Emerge il retroscena inedito grazie ad un superteste

Le immagini di quella cerimonia funebre, svoltasi nel 2015 fra le note della colonna sonora del Padrino e petali di rosa che scendevano da un elicottero, fecero il giro del mondo e crearono notevole scalpore. Più che un evento funebre una vera e propria dimostrazione di forza, necessario per consacrare il clan Casamonica come uno dei gruppi criminali più influenti della città eterna. A distanza di cinque anni, emerge un retroscena del tutto inedito, come riportato fra le 467 pagine dell’ordinanza con la quale il gip di Roma Zsuzsa Mendola ha disposto l’arresto nei confronti di 20 membri del clan/famiglia sinti: una denuncia pervenuta pochi giorni dopo il maestoso rito funebre, nella quale un super testimone racconta come il Clan avesse la certezza che le esequie di Vittorio Casamonica, il capo clan, non sarebbero mai state ostacolate.
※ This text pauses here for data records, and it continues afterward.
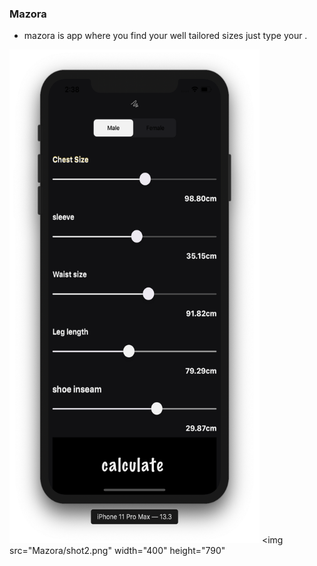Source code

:  ### Mazora 


 
<ul>

<li> mazora is app where you find your well tailored sizes just type your  .</li>
 </ul>






 <img src="Mazora/shot.png" width="400" height="790"> <img src="Mazora/shot2.png" width="400" height="790"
Ma come è possibile avere la certezza di agire indisturbati nel cuore della Capitale con un evento di quella portata? Tassello dopo tassello inizia ad emergere la verità, ovvero una minaccia alla politica: “Non avere paura a presenziare, perché chi deve sapere sa, abbiamo in mano tutti i politici, tutti gli schieramenti, e ci hanno assicurato che ci faranno celebrare la messa in serenità, dopo averli minacciati di far succedere una guerra e che ci saranno morti per strada“. Il super testimone riferisce, nella denuncia, di essere stato contattato direttamente da uno degli esponenti del clan, “invitandolo” a partecipare al rito funebre. Più che un invito, però, una vera e propria minaccia: “Se non verrai non mi ripresenterò io stesso, ma altre persone a cui non potrai dire di no. Abbiamo visto la tua macchina, ci piace molto e può accadere che sarai tu a consegnarci le chiavi se non vieni al funerale, e non potrai neanche presentare la denuncia di furto”.

Ma a che fine arrivare a minacciare le persone di presentarsi al funerale del capo clan? Il prestigio: era fondamentale che tutte le strade fossero gremite di gente, in segno di dimostrazione che nessuno, né politica né forze dell’ordine, hanno il potere di bloccare il funerale di Vittorio Casamonica.